Instruction |
Collect every line in the entries below that contains the string "Melody", and copy each such line in full. Case counts, so only an exact case match qualifies.
== == ==
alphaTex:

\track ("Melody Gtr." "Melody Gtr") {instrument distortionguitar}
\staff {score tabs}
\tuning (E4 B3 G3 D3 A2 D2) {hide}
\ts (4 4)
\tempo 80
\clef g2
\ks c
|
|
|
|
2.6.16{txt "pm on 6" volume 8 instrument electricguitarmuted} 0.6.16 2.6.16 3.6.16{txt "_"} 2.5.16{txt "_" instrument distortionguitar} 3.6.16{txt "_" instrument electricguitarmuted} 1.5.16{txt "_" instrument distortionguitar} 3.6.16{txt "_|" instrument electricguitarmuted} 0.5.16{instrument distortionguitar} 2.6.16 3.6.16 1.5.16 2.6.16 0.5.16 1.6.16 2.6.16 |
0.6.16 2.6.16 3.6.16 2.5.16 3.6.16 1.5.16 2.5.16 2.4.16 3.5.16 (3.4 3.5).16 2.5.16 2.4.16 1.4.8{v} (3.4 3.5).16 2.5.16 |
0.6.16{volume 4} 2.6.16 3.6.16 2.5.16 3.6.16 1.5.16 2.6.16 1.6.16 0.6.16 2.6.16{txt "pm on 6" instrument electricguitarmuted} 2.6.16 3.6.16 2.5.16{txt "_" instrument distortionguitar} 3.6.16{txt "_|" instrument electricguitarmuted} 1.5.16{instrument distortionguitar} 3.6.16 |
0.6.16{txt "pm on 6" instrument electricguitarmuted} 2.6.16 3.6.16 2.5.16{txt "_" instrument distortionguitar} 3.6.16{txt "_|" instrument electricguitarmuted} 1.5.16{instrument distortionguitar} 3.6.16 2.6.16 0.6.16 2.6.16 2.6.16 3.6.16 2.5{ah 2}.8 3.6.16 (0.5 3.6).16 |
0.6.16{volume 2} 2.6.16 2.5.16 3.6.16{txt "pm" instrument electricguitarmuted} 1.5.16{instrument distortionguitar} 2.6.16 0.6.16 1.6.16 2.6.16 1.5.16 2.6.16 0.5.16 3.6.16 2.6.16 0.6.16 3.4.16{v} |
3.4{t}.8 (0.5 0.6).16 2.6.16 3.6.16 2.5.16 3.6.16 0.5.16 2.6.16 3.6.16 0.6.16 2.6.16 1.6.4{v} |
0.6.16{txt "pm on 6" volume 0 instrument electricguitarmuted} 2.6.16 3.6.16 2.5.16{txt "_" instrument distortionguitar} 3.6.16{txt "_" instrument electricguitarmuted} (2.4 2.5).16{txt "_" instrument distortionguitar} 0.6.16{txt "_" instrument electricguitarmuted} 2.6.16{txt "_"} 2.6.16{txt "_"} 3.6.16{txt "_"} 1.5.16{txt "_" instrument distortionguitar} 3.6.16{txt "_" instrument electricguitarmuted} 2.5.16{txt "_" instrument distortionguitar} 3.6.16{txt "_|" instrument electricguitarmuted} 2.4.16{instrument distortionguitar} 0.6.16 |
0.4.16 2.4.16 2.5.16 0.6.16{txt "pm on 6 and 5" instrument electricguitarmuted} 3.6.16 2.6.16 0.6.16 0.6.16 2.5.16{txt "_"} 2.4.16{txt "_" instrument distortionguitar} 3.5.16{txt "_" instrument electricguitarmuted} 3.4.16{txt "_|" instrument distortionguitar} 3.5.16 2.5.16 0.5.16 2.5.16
== == ==
Result of this task |
\track ("Melody Gtr." "Melody Gtr") {instrument distortionguitar}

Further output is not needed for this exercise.